- Task brief: Restate word for word the lines below that run from the one holding "63: (243, 228, 43.98)" through the one holding "59: (880, 171, 64.56)", inclusive. Pictures don't belong in the copy.

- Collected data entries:
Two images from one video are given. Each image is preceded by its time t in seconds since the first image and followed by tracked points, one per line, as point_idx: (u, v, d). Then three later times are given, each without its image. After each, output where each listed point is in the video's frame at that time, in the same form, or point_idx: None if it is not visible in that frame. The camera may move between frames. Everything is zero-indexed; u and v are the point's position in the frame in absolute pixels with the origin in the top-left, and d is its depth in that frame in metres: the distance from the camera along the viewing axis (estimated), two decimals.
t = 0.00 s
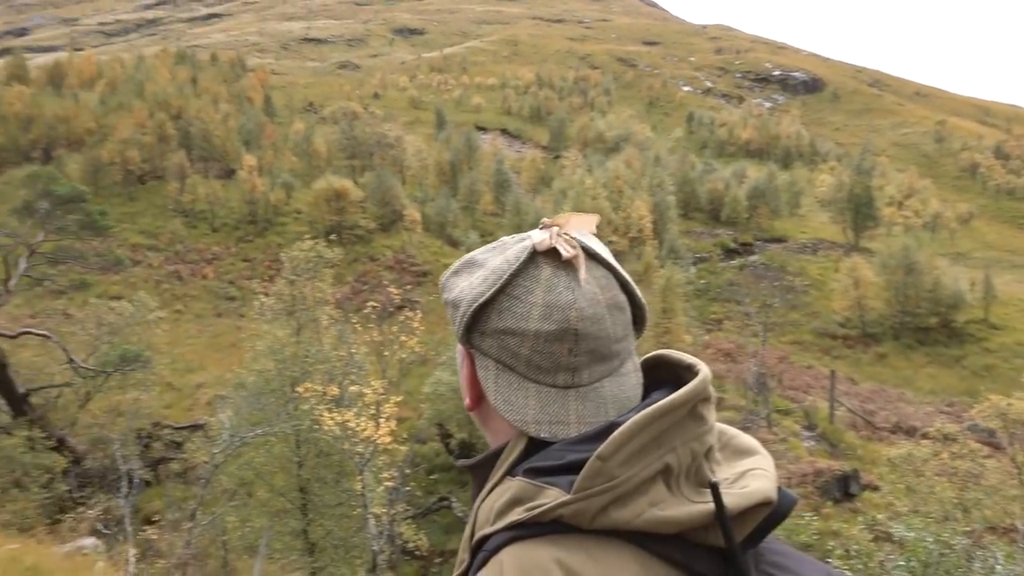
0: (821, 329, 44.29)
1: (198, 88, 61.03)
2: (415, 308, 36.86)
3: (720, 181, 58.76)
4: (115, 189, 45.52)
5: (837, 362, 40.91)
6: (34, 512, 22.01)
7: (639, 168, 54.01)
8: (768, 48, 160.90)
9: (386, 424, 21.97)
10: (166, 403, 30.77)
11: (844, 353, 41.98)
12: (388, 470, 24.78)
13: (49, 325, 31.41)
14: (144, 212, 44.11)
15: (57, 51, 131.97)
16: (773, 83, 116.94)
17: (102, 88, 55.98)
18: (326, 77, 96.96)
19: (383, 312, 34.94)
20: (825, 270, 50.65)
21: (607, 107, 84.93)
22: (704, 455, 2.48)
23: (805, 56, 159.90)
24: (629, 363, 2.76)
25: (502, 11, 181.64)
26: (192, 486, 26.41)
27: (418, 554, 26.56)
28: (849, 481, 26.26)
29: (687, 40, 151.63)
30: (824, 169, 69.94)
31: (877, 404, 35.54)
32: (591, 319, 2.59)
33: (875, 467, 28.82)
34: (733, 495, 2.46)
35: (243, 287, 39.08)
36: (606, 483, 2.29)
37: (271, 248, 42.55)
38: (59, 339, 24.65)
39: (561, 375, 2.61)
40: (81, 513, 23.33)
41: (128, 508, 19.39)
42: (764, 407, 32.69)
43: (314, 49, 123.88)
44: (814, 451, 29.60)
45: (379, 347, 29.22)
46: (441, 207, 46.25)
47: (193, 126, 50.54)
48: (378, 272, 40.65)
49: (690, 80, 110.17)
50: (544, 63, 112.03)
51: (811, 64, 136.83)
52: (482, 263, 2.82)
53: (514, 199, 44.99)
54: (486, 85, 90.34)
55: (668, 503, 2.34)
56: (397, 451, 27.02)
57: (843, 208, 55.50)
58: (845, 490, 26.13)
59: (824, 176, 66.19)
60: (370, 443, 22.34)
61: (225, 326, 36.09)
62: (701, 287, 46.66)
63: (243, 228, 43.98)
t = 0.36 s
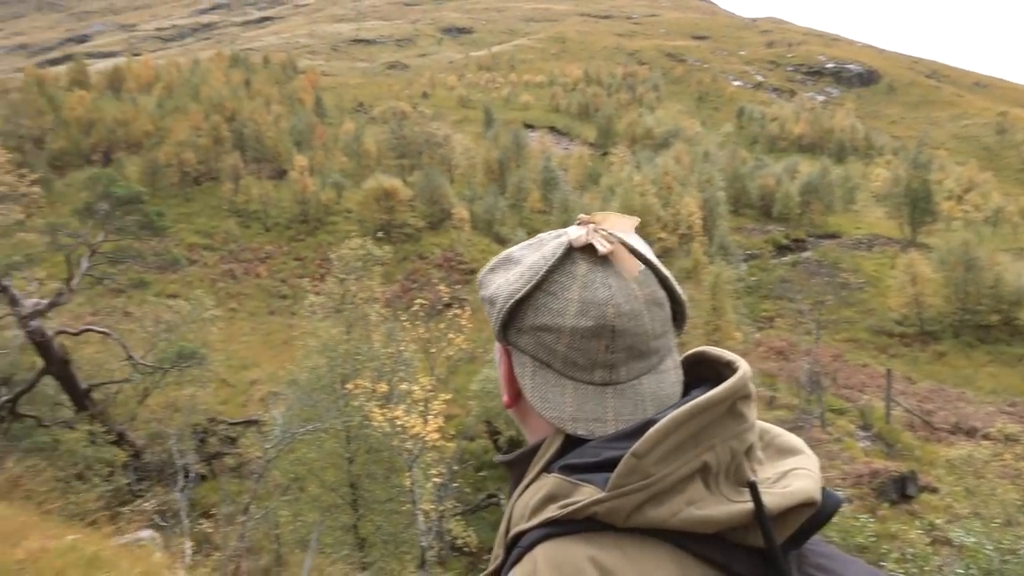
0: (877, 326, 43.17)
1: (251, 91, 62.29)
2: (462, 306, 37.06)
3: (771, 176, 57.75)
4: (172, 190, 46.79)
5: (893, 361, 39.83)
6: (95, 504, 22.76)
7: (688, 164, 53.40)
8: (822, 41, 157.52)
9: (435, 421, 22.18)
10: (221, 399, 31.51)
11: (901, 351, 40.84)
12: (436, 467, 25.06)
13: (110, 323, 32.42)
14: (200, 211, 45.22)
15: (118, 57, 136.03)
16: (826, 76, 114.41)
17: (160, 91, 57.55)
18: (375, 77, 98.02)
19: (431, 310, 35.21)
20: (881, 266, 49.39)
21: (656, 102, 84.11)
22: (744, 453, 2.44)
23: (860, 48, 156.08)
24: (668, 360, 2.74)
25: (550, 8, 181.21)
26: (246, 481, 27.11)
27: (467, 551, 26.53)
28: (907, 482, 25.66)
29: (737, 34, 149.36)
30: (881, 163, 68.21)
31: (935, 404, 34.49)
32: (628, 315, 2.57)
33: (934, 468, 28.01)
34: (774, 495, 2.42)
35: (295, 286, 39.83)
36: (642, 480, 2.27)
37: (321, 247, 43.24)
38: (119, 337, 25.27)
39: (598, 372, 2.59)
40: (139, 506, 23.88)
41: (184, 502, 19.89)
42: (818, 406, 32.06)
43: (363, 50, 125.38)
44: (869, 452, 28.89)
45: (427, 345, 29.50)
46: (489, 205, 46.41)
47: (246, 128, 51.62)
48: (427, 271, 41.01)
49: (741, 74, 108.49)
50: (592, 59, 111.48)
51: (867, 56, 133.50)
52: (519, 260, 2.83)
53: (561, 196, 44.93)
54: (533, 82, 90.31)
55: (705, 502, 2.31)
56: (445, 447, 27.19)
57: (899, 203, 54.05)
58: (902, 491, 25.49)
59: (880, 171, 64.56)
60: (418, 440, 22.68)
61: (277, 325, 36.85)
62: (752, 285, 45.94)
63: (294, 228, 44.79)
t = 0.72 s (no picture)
0: (924, 324, 42.18)
1: (292, 91, 63.15)
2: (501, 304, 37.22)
3: (814, 172, 56.79)
4: (216, 190, 47.74)
5: (941, 360, 38.87)
6: (141, 498, 23.32)
7: (729, 160, 52.76)
8: (867, 34, 154.33)
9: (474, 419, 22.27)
10: (263, 396, 32.05)
11: (949, 350, 39.84)
12: (475, 464, 25.12)
13: (156, 320, 33.18)
14: (243, 211, 46.05)
15: (164, 60, 139.04)
16: (872, 69, 112.03)
17: (204, 93, 58.69)
18: (414, 77, 98.65)
19: (471, 308, 35.36)
20: (928, 263, 48.24)
21: (697, 98, 83.27)
22: (779, 451, 2.43)
23: (907, 40, 152.51)
24: (703, 358, 2.73)
25: (589, 5, 180.29)
26: (288, 477, 27.62)
27: (504, 548, 26.60)
28: (954, 483, 25.07)
29: (779, 28, 147.09)
30: (928, 158, 66.58)
31: (984, 404, 33.59)
32: (660, 312, 2.59)
33: (982, 470, 27.30)
34: (809, 496, 2.37)
35: (335, 285, 40.34)
36: (672, 479, 2.26)
37: (361, 246, 43.69)
38: (165, 334, 25.82)
39: (629, 370, 2.61)
40: (184, 501, 24.32)
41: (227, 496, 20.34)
42: (861, 406, 31.46)
43: (402, 50, 126.35)
44: (915, 452, 28.28)
45: (466, 342, 29.64)
46: (527, 202, 46.41)
47: (288, 128, 52.36)
48: (465, 269, 41.18)
49: (783, 69, 106.86)
50: (631, 55, 110.78)
51: (914, 49, 130.40)
52: (552, 257, 2.86)
53: (600, 194, 44.72)
54: (572, 80, 90.04)
55: (737, 501, 2.29)
56: (484, 445, 27.29)
57: (947, 198, 52.71)
58: (949, 493, 24.91)
59: (927, 165, 63.04)
60: (457, 438, 22.66)
61: (318, 323, 37.39)
62: (794, 282, 45.24)
63: (335, 227, 45.32)
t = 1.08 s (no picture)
0: (967, 325, 41.27)
1: (328, 93, 63.76)
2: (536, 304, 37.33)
3: (853, 170, 55.87)
4: (254, 191, 48.49)
5: (985, 361, 38.00)
6: (181, 495, 23.81)
7: (766, 158, 52.12)
8: (908, 30, 151.33)
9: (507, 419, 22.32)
10: (300, 395, 32.45)
11: (993, 351, 38.92)
12: (510, 464, 25.08)
13: (196, 320, 33.79)
14: (280, 213, 46.69)
15: (203, 64, 141.46)
16: (913, 65, 109.80)
17: (243, 97, 59.62)
18: (449, 78, 99.03)
19: (506, 308, 35.41)
20: (972, 262, 47.17)
21: (733, 96, 82.36)
22: (810, 456, 2.44)
23: (950, 35, 149.18)
24: (733, 361, 2.76)
25: (624, 4, 179.34)
26: (324, 475, 27.90)
27: (539, 549, 26.67)
28: (998, 487, 24.65)
29: (817, 26, 144.87)
30: (972, 155, 65.09)
31: None
32: (689, 316, 2.63)
33: None
34: (841, 501, 2.38)
35: (371, 285, 40.72)
36: (700, 485, 2.30)
37: (396, 246, 44.02)
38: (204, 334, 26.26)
39: (657, 374, 2.65)
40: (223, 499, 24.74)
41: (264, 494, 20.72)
42: (902, 407, 30.91)
43: (437, 50, 126.93)
44: (958, 455, 27.72)
45: (501, 342, 29.66)
46: (561, 202, 46.37)
47: (324, 130, 52.92)
48: (499, 269, 41.29)
49: (821, 66, 105.24)
50: (666, 54, 110.00)
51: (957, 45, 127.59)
52: (581, 261, 2.91)
53: (634, 193, 44.50)
54: (607, 79, 89.67)
55: (766, 508, 2.32)
56: (519, 445, 27.31)
57: (991, 196, 51.49)
58: (993, 497, 24.43)
59: (971, 163, 61.64)
60: (492, 438, 22.54)
61: (353, 323, 37.77)
62: (833, 282, 44.57)
63: (370, 227, 45.71)
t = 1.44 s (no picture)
0: (1010, 328, 40.34)
1: (362, 97, 64.31)
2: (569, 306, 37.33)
3: (891, 170, 54.93)
4: (289, 195, 49.08)
5: None
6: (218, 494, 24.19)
7: (803, 158, 51.42)
8: (947, 27, 148.49)
9: (541, 422, 22.30)
10: (335, 396, 32.75)
11: None
12: (543, 467, 25.11)
13: (232, 322, 34.29)
14: (315, 215, 47.22)
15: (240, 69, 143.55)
16: (953, 63, 107.64)
17: (278, 101, 60.37)
18: (481, 80, 99.32)
19: (539, 311, 35.40)
20: (1016, 264, 46.13)
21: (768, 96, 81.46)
22: (847, 465, 2.43)
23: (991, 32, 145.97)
24: (768, 368, 2.74)
25: (656, 5, 178.36)
26: (358, 476, 28.10)
27: (572, 553, 26.72)
28: None
29: (854, 24, 142.74)
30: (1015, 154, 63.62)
31: None
32: (723, 322, 2.62)
33: None
34: (878, 510, 2.35)
35: (404, 287, 40.99)
36: (734, 493, 2.28)
37: (429, 248, 44.23)
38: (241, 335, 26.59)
39: (691, 380, 2.65)
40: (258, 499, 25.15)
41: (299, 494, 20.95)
42: (943, 412, 30.34)
43: (469, 53, 127.36)
44: (1001, 461, 27.17)
45: (534, 344, 29.62)
46: (594, 204, 46.24)
47: (358, 133, 53.39)
48: (532, 270, 41.30)
49: (858, 65, 103.69)
50: (699, 54, 109.18)
51: (999, 42, 124.89)
52: (614, 265, 2.92)
53: (668, 194, 44.19)
54: (640, 80, 89.20)
55: (802, 517, 2.30)
56: (552, 448, 27.26)
57: None
58: None
59: (1014, 162, 60.24)
60: (525, 440, 22.61)
61: (387, 325, 38.04)
62: (871, 284, 43.87)
63: (404, 230, 45.98)
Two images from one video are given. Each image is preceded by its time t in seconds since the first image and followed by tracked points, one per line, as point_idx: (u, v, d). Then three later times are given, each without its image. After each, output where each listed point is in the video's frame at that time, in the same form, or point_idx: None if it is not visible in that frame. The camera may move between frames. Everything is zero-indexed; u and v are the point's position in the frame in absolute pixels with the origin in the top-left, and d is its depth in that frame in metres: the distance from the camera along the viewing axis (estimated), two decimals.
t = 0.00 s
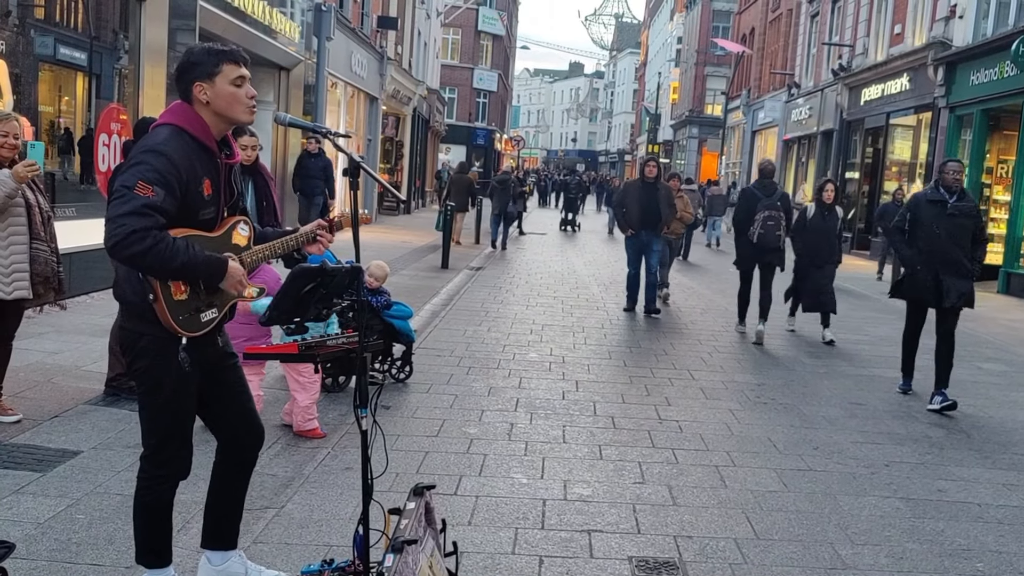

- Solution to the exercise:
63: (243, 228, 43.98)
t = 0.36 s
0: (877, 326, 43.17)
1: (251, 91, 62.29)
2: (462, 306, 37.06)
3: (771, 176, 57.75)
4: (172, 190, 46.79)
5: (893, 361, 39.83)
6: (95, 504, 22.76)
7: (688, 164, 53.40)
8: (822, 41, 157.52)
9: (435, 421, 22.18)
10: (221, 399, 31.51)
11: (901, 351, 40.84)
12: (436, 467, 25.06)
13: (110, 323, 32.42)
14: (200, 211, 45.22)
15: (118, 57, 136.03)
16: (826, 76, 114.41)
17: (160, 91, 57.55)
18: (375, 77, 98.02)
19: (431, 310, 35.21)
20: (881, 266, 49.39)
21: (656, 102, 84.11)
22: (744, 453, 2.44)
23: (860, 48, 156.08)
24: (668, 360, 2.74)
25: (550, 8, 181.21)
26: (246, 481, 27.11)
27: (467, 551, 26.53)
28: (907, 482, 25.66)
29: (737, 34, 149.36)
30: (881, 163, 68.21)
31: (935, 404, 34.49)
32: (628, 315, 2.57)
33: (934, 468, 28.01)
34: (774, 495, 2.42)
35: (295, 286, 39.83)
36: (642, 480, 2.27)
37: (321, 247, 43.24)
38: (119, 337, 25.27)
39: (598, 372, 2.59)
40: (139, 506, 23.88)
41: (184, 502, 19.89)
42: (818, 406, 32.06)
43: (363, 50, 125.38)
44: (869, 452, 28.89)
45: (427, 345, 29.50)
46: (489, 205, 46.41)
47: (246, 128, 51.62)
48: (427, 271, 41.01)
49: (741, 74, 108.49)
50: (592, 59, 111.48)
51: (867, 56, 133.50)
52: (519, 260, 2.83)
53: (561, 196, 44.93)
54: (533, 82, 90.31)
55: (705, 502, 2.31)
56: (445, 447, 27.19)
57: (899, 203, 54.05)
58: (902, 491, 25.49)
59: (880, 171, 64.56)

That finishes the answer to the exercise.